Archives mensuelles : janvier 2023

L’inévitable déclin du syndicalisme américain ?

Malgré des victoires éclatantes à Starbucks, le taux de syndicalisation a atteint, en 2022, son plus-bas historique, à 10,1 %. La renégociation, cette année, des conventions collectives à UPS et dans l’automobile constituera un nouveau test pour le mouvement syndical. (Article publié dans l’Humanité du 31 janvier 2023.)

Malgré l’éclaircie Starbucks, le ciel du syndicalisme américain continue de s’assombrir. D’après les statistiques récemment publiées par le Bureau of Labor Statistics (BLS), le taux de syndicalisation atteint son plus-bas historique, à 10,1 %. Si 273 000 salariés supplémentaires se sont syndiqués en 2022, cette augmentation de 2 % par rapport à 2021 ne suit pas le rythme de l’accroissement de la population active (3,9 %). La chute est régulière depuis 1955, sommet de la syndicalisation. Depuis les années 1980, c’est même le nombre total de syndiqués qui diminue, de 32 millions en 1979 à 14 millions aujourd’hui. Le secteur privé affiche un taux famélique (6 %), soit près de cinq fois moins que dans le secteur public (33 %).

▶ Jeu de données
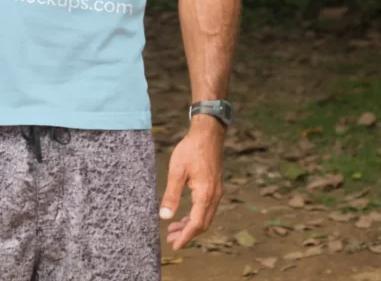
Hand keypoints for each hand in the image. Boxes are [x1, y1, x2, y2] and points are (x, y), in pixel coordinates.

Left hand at [158, 117, 224, 250]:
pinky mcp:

▶ Consigne A
D'après l'article sur le syndicalisme américain, en quelle année la syndicalisation a-t-elle atteint son sommet aux États-Unis ?
▶ Consigne B
Transcrivez fidèlement le passage de l'article sur le syndicalisme américain qui débute aux mots « L’inévitable déclin du » et s'achève après « 31 janvier 2023.) ».
▶ Consigne C
Rédigez la suite de l'article sur le syndicalisme américain, à partir de sa dernière phrase.

▶ Réponse attendue A
En 1955.

▶ Réponse attendue B
L’inévitable déclin du syndicalisme américain ?

Malgré des victoires éclatantes à Starbucks, le taux de syndicalisation a atteint, en 2022, son plus-bas historique, à 10,1 %. La renégociation, cette année, des conventions collectives à UPS et dans l’automobile constituera un nouveau test pour le mouvement syndical. (Article publié dans l’Humanité du 31 janvier 2023.)

▶ Réponse attendue C
Le regain de combativité sociale enregistré en 2022 n’a donc pas enrayé ce phénomène. Il l’a pourtant sans doute atténué. Le National Labor Relations Board, organisme fédéral chargé des relations sociales dans les entreprises, a enregistré une augmentation de 50 % des demandes de syndicalisation. Aux États-Unis, les salariés doivent signer une « pétition » pour organiser un scrutin qui ne débouchera sur la reconnaissance d’un syndicat qu’à la condition d’un vote majoritaire des salariés. L’an dernier, 1 200 élections ont ainsi été gagnées, permettant de faire reculer très légèrement les déserts syndicaux. La plus spectaculaire avancée en la matière a été enregistrée chez Starbucks, dont la direction est connue pour sa politique antisyndicale brutale.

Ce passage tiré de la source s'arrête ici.